Joining Whitmer in pushing trans policies for minors is Michigan Attorney General Dana Nessel (D). Nessel filed an amicus brief against laws protecting minors from gender transition procedures in Tennessee and Kentucky, which are facing legal challenges before the U.S. Court of Appeals for the Sixth Circuit.
Adjacent policy decisions indicate that Michigan’s current state government is likely to continue advancing policies that promote gender transition procedures for children — which really is child abuse. In July, Governor Whitmer signed legislation prohibiting what the Left likes to call “conversion therapy,” which essentially amounts to a ban on counselors helping a young person out of an LGBT identity, even one with which he or she is unhappy. On Wednesday, the Michigan Supreme Court adopted a rule requiring lawyers arguing before them to refer to persons’ gender identity and preferred pronouns, instead of their real sex and pronouns.

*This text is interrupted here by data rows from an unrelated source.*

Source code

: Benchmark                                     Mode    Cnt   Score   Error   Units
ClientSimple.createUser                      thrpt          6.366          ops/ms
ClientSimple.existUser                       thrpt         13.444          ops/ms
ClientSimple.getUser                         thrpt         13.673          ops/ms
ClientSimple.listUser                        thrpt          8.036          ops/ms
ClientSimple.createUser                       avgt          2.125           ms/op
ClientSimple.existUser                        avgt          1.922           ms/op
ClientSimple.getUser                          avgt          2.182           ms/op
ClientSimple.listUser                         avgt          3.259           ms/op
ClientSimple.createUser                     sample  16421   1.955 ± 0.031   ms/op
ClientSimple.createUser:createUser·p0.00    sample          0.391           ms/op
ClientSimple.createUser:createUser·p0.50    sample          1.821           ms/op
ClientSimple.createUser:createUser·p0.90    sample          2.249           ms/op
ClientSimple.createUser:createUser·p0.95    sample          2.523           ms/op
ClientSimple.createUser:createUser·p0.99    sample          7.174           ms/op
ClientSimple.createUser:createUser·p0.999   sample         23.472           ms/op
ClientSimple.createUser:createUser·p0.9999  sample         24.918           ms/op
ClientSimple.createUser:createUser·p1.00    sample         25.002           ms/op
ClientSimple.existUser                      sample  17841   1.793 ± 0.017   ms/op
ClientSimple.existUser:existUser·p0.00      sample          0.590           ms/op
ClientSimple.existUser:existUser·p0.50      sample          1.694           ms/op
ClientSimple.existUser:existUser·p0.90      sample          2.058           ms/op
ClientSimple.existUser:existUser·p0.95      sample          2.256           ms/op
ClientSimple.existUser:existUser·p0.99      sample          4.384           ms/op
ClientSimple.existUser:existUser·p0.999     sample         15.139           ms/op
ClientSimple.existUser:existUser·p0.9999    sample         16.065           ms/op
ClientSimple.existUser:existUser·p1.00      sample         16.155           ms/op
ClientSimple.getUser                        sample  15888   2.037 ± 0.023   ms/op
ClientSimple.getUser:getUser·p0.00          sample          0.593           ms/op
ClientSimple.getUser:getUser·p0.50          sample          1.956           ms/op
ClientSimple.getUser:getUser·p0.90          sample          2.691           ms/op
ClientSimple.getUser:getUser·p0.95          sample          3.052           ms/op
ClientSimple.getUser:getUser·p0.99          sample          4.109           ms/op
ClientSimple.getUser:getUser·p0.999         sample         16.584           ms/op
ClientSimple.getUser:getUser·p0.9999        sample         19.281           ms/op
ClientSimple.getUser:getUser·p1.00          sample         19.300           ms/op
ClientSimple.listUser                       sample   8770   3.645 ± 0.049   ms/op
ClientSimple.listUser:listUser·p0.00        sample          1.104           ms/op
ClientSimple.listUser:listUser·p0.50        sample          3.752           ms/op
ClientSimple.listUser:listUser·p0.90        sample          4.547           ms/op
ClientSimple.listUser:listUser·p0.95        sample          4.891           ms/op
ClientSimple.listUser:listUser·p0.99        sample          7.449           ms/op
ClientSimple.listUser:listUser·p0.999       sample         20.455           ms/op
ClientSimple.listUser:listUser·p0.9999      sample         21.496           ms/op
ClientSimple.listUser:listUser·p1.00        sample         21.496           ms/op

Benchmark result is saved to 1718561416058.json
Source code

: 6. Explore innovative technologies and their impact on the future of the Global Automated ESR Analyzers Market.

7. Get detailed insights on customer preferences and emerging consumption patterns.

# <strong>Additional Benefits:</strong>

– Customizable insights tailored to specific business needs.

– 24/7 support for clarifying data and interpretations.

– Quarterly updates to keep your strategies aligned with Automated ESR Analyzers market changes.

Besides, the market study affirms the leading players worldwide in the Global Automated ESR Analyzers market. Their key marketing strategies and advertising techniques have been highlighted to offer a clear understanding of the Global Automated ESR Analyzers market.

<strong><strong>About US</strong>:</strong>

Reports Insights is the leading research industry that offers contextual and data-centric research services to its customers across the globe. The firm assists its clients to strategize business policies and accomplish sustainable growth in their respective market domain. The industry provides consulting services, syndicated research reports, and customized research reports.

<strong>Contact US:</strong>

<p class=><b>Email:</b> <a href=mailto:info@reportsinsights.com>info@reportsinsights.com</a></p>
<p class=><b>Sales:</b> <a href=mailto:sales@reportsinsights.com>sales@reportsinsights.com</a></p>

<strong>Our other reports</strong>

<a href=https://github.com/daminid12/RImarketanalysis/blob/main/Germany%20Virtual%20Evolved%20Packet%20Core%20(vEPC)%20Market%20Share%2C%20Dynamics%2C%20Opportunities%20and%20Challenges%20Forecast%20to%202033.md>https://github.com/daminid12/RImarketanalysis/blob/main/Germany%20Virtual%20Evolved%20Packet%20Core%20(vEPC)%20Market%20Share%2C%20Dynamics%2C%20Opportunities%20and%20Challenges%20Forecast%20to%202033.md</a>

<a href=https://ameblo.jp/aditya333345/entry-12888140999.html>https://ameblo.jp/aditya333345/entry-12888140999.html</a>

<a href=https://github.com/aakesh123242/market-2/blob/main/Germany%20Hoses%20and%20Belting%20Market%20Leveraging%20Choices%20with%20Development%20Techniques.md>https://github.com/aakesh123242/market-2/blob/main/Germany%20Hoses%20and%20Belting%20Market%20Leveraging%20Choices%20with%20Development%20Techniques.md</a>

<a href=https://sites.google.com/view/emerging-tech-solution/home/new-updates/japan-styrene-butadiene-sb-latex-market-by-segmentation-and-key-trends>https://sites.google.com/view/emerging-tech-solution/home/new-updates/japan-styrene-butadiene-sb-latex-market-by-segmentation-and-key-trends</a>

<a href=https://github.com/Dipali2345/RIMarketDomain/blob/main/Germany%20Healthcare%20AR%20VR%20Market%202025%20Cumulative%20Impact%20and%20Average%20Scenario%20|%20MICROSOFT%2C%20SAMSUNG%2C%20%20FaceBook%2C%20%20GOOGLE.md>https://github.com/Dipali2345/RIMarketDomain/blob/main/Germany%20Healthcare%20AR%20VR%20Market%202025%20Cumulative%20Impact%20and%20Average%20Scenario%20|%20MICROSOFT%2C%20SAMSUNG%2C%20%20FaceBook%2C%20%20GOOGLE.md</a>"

These are only a few of the many pro-trans policies Michigan leaders have adopted.
It’s so contradictory. On the one hand, Michigan will pass four bills banning child marriage, which is mostly illegal under current law, and which affects only about 50 people per year. Michigan leaders explained that they wanted “to protect young people — especially young women — from abuse.” At the same time, the same leaders endorse and promote gender transition procedures for children, locking them into a lifetime of drugs and therapy, likely including permanent infertility and sterilization, irreversible physical changes, and the surgical removal of healthy organs. Where is the logic?
Joshua Arnold is a senior writer at The Washington Stand.